Our queued listeners (triggered by an event) and also a few regularly dispatched jobs randomly start failing, when it starts to fail, we have a lot of these failed queued listeners. The (unhandled) exception that we are getting:
Unhandled exception within Laravel Queue job: 'Illuminate\Database\Eloquent\ModelNotFoundException'
Notice the message: "Unhandled exception within Laravel Queue job". I haven't seen internet posts talking about that message. When they talk about the ModelNotFoundException they talk about the message "No query results for model [App\SomeModel]'". Also notice that the exception is 'unhandled', which could explain why the failed job doesn't reach the failed_jobs table. (we keep failed_jobs in MariaDB)
In the worker.log we see that the jobs failed. But they also don't appear in the failed_jobs table. Which is odd, since we didn't set the deleteWhenMissingModels flag. If I read the documentation, the default behaviour should be that jobs with missing models should be in the failed jobs table. But although we are still researching, it looks like they are not reaching the failed jobs table or are automatically being purged/deleted. But like I said the unhandled exception could be a cause of that. In what kind of circumstance would Laravel not be able to catch/handle the exception thrown by or within a job?
But the main thing is; why are queued events failing? Normally they work fine, but when this issue is happening, 1% of the listeners start to fail. It's not 1 particular listener or 1 particular event. We have set the after_commit flag (https://laravel.com/docs/10.x/queues#jobs-and-database-transactions) which should guarantee that a listener is executed when there aren't any open transactions.
Our config looks like this:
'redis' => [
'driver' => 'redis',
'connection' => 'queue',
'queue' => 'default',
'retry_after' => 9000,
'after_commit' => true
],
We do have multiple queue's. Not sure if that has to be specified, but then it's still strange that the jobs do land in Redis, but don't honor the after_commit flag. We don't seem to see problems for normal jobs, that are dispatched from the code. Only the event based jobs (the listeners) have this problem.

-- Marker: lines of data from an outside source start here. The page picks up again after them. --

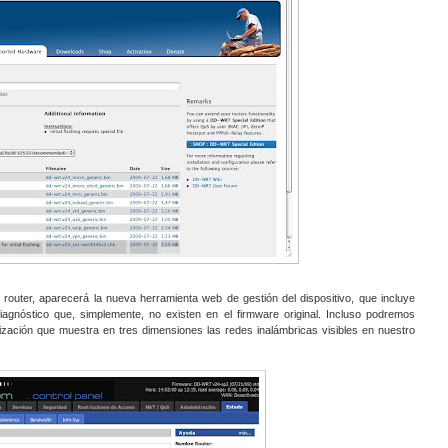
 router, aparecerá la nueva herramienta web de gestión del dispositivo, que incluye
iagnóstico que, simplemente, no existen en el firmware original. Incluso podremos
zación que muestra en tres dimensiones las redes inalámbricas visibles en nuestro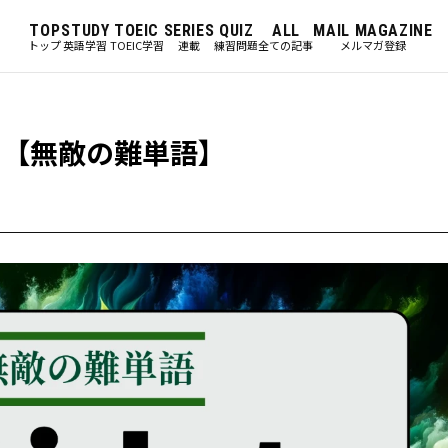
TOP
STUDY
TOEIC
SERIES
QUIZ
ALL
MAIL MAGAZINE
トップ
英語学習
TOEIC学習
連載
練習問題
全ての記事
メルマガ登録
味？【無敵の難単語】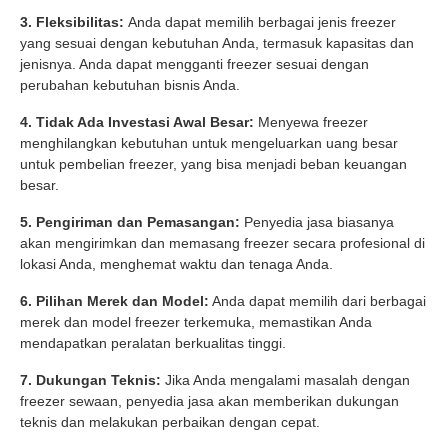
3. Fleksibilitas:
Anda dapat memilih berbagai jenis freezer
yang sesuai dengan kebutuhan Anda, termasuk kapasitas dan
jenisnya. Anda dapat mengganti freezer sesuai dengan
perubahan kebutuhan bisnis Anda.
4. Tidak Ada Investasi Awal Besar:
Menyewa freezer
menghilangkan kebutuhan untuk mengeluarkan uang besar
untuk pembelian freezer, yang bisa menjadi beban keuangan
besar.
5. Pengiriman dan Pemasangan:
Penyedia jasa biasanya
akan mengirimkan dan memasang freezer secara profesional di
lokasi Anda, menghemat waktu dan tenaga Anda.
6. Pilihan Merek dan Model:
Anda dapat memilih dari berbagai
merek dan model freezer terkemuka, memastikan Anda
mendapatkan peralatan berkualitas tinggi.
7. Dukungan Teknis:
Jika Anda mengalami masalah dengan
freezer sewaan, penyedia jasa akan memberikan dukungan
teknis dan melakukan perbaikan dengan cepat.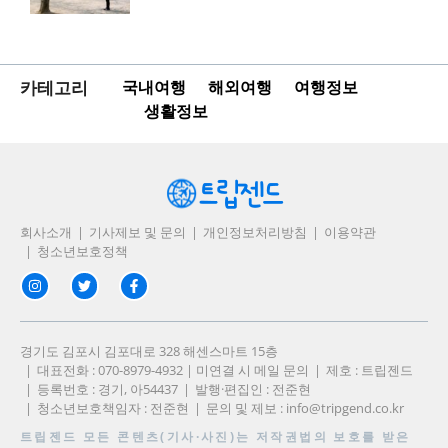
카테고리
국내여행
해외여행
여행정보
생활정보
회사소개
기사제보 및 문의
개인정보처리방침
이용약관
청소년보호정책
경기도 김포시 김포대로 328 해센스마트 15층
대표전화 : 070-8979-4932 | 미연결 시 메일 문의
제호 : 트립젠드
등록번호 : 경기, 아54437
발행·편집인 : 전준현
청소년보호책임자 : 전준현
문의 및 제보 :
info@tripgend.co.kr
트립젠드
모든 콘텐츠(기사·사진)는 저작권법의 보호를 받은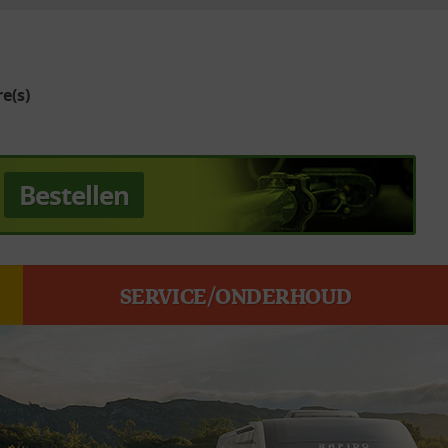
e(s)
Bestellen
SERVICE/ONDERHOUD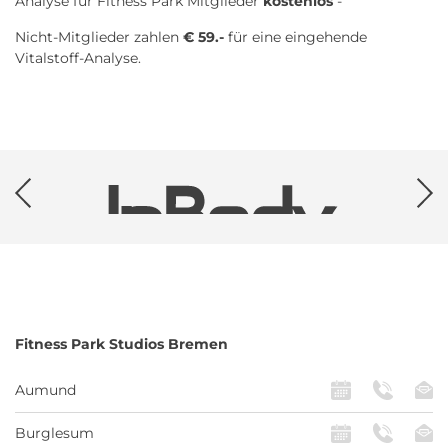
Analyse für Fitness Park Mitglieder
kostenlos
-
Nicht-Mitglieder zahlen
€ 59.-
für eine eingehende
Vitalstoff-Analyse.
Fitness Park
Studios Bremen
Aumund
Burglesum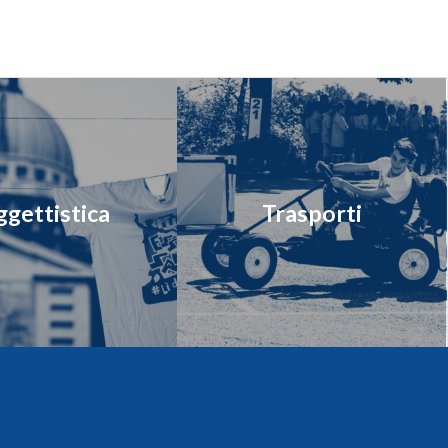
gettistica
Trasporti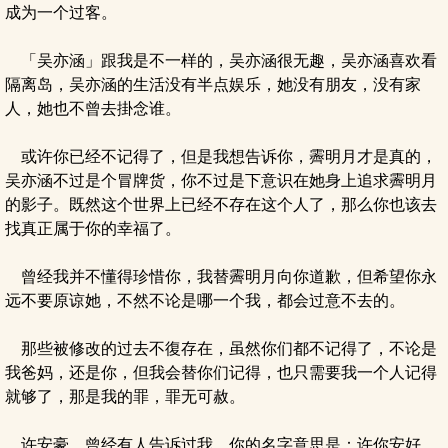
成为一个过客。
「吴亦涵」跟我是不一样的，吴亦涵很无趣，吴亦涵喜欢看
隔离岛，吴亦涵的生活没有半点娱乐，她没有朋友，没有家
人，她也不曾去掛念谁。
或许你已经不记得了，但是我想告诉你，霽明月才是真的，
吴亦涵不过是个冒牌货，你不过是下意识在她身上追求霽明月
的影子。既然这个世界上已经不存在这个人了，那么你也该去
找真正属于你的幸福了。
曾经我并不懂得珍惜你，我替霽明月向你道歉，但希望你永
远不要原谅她，不然不论是哪一个我，都会过意不去的。
那些被修改的过去不復存在，虽然你们都不记得了，不论是
我爸妈，还是你，但我会替你们记得，也只需要我一个人记得
就够了，那是我的罪，罪无可赦。
许安豪，曾经有人告诉过我，你的名字意思是：许你安好，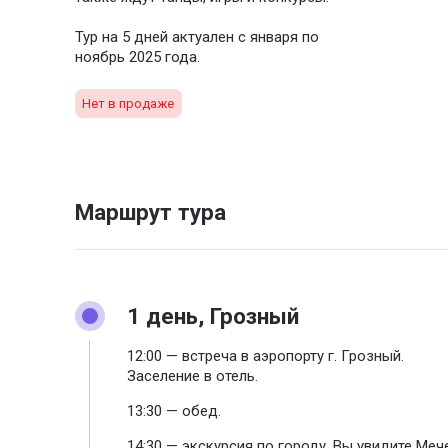
Тур на 5 дней актуален с января по
ноябрь 2025 года.
Нет в продаже
Маршрут тура
1 день, Грозный
12:00 — встреча в аэропорту г. Грозный.
Заселение в отель.
13:30 — обед.
14:30 — экскурсия по городу. Вы увидите Меч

Some additional context; a couple of weeks ago we faced problems where job queries (INSERT INTO jobs, etc) came to an halt, apparently waiting for a transaction to be commit. At that time we could find the source of the problem, and decided to move from a MariaDB queue to a Redis queue. Pretty quickly after that we started to see the problems mentioned in this ticket.
Last 2 days we didn't face any of these issues, where 3 days ago we faced hundreds of these incidents.
Would appreciate any help of this topic.